Na esteira do FASC, embora sem sua influência direta, surgiu o ENCONTRO CULTURAL DE LARANJEIRAS, direcionado para pesquisar, estudar e promover o folclore, homenageando as tradições laranjeirenses, religiosas e estéticas. O primeiro ECL ocorreu em maio de 1976 e foi um choque de arte e de cultura popular para uma população acostumada apenas as festas religiosas. Foi a primeira vez, em Sergipe, uma das raras do Brasil, que o povo mostrou sua cara, seu corpo em evolução coreográfica, seus cantos, seus modos de expressão artística, povoando as ruas com um colorido nunca visto daquela forma, com seu cortejo, seu variado repertório, sua fascinante empatia com o público. Não havendo espaço para as apresentações, pois Laranjeiras estava, em parte, no chão, como ruínas, serviu-se de um circo para reunir o público. Naqueles dias de maio, a pesquisa, os estudos e a divulgação do folclore atingiram o seu clímax, repetido por décadas seguidas.

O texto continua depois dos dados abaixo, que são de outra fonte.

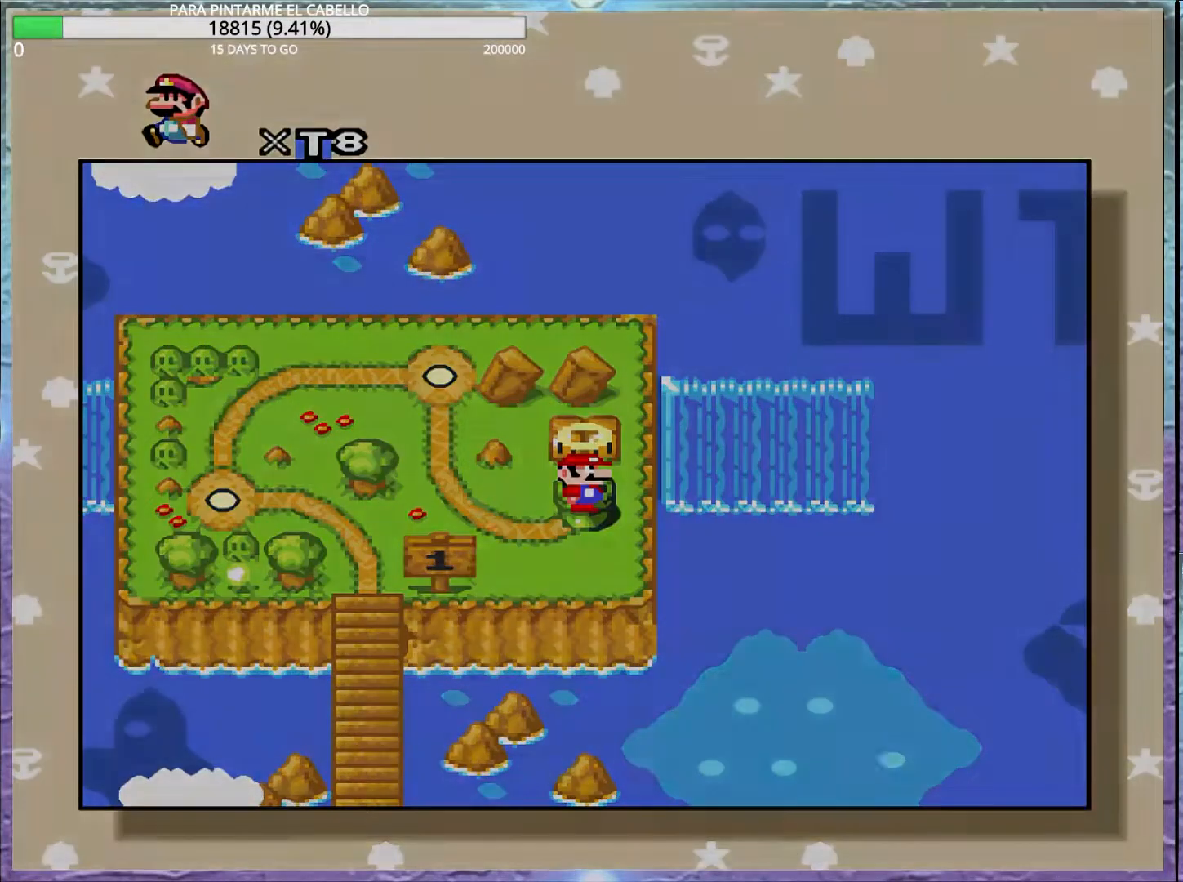
{"buttons": [], "events": []}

Lagarto, com sua tradição de fazendas de gado, motivou, no mesmo ano de 1976, a organização do SEMINÁRIO DO GADO E DO COURO, para estudar a contribuição da pecuária à vida econômica e social de Sergipe. O sucesso do ECL garantiu ao SEMINÁRIO DO GADO E DO COURO uma credibilidade, manifestada pela presença de estudiosos, de várias partes do País. Depois surgiram o ENCONTRO CULTURAL DE ESTÂNCIA, para destacar a vida urbana sofisticada que marcou, em várias épocas, a civilização sergipana, de que Estância o melhor mostruário, e o ENCOTRO CULTURAL DE PROPRIÁ, voltado para a discussão sobre o baixo rio São Francisco, onde conflitos de terra sufocavam as aspirações mais justas da população marcada da zona ribeirinha. Sergipe montava, dessa forma, um lastro de cultura, através da sua própria história e das múltiplas manifestações estéticas que revelavam o mais claro perfil da vida local, com os traços da sergipanidade. O retrato do passado aponta para a importância da montagem dos encontros e demais eventos, enquanto o flash do presente revela a perda contínua das potencialidades locais e a presença, avassaladora, dos espetáculos comerciais.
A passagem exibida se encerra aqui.